Yesterday Frank Wilson pointed to a piece about Wisconsin author David Rhodes. The headline to the article is “The Best American Novelist You’ve Never Heard Of,” the kind of statement that would only irritate me if it were in, say, Esquire. But it’s in Books & Culture (“a Christian review”), and Phil Christman makes an interesting case for a writer who I confess is a complete blind spot for me:
[Rhodes’ 1975 novel, Rock Island Line,] is a masterpiece, one of the greatest novels ever to come out of the American Midwest, and the potential it reveals seems limitless. But he didn’t publish again for over thirty years. A motorcycle accident in 1977 left him paralyzed physically and emotionally, and his books, one by one, fell out of print. By the late ’90s, there were only a handful of places on earth (outside rural Wisconsin, where he resides) where anybody was likely to run across reference to his books.
Christman isn’t alone in his enthusiasm.
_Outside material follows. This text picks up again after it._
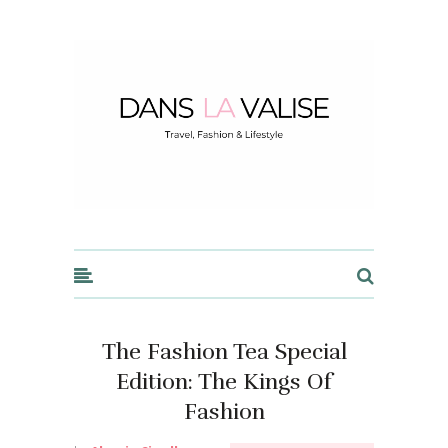
Dans la Valise
The Fashion Tea Special
Edition: The Kings Of
Fashion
Poets & Writers has a nice, widgety primer on Rhodes’ work, pointing out that his second novel, The Easter House, earned comparisons to Winesburg, Ohio. The reason for the recent chatter about Rhodes is the publication of his first novel in 30-odd years, Driftless, by Milkweed Editions. As a story in the Madison, Wisc., alt-weekly Isthmus explains, it was Milkweed editor Ben Barnhart who motivated Rhodes to publish a new novel. He’d already been working on one:
The seed behind Driftless came about after a good friend of Rhodes’ died suddenly. “I felt I knew him pretty well,” says Rhodes, but at his funeral, “there were about 300 people, and I knew about 10.” He realized that “you only know a tiny little part of your friend, and to know your friend totally, you’d have to know the people that meant something to him, and the way he meant something to them, too.”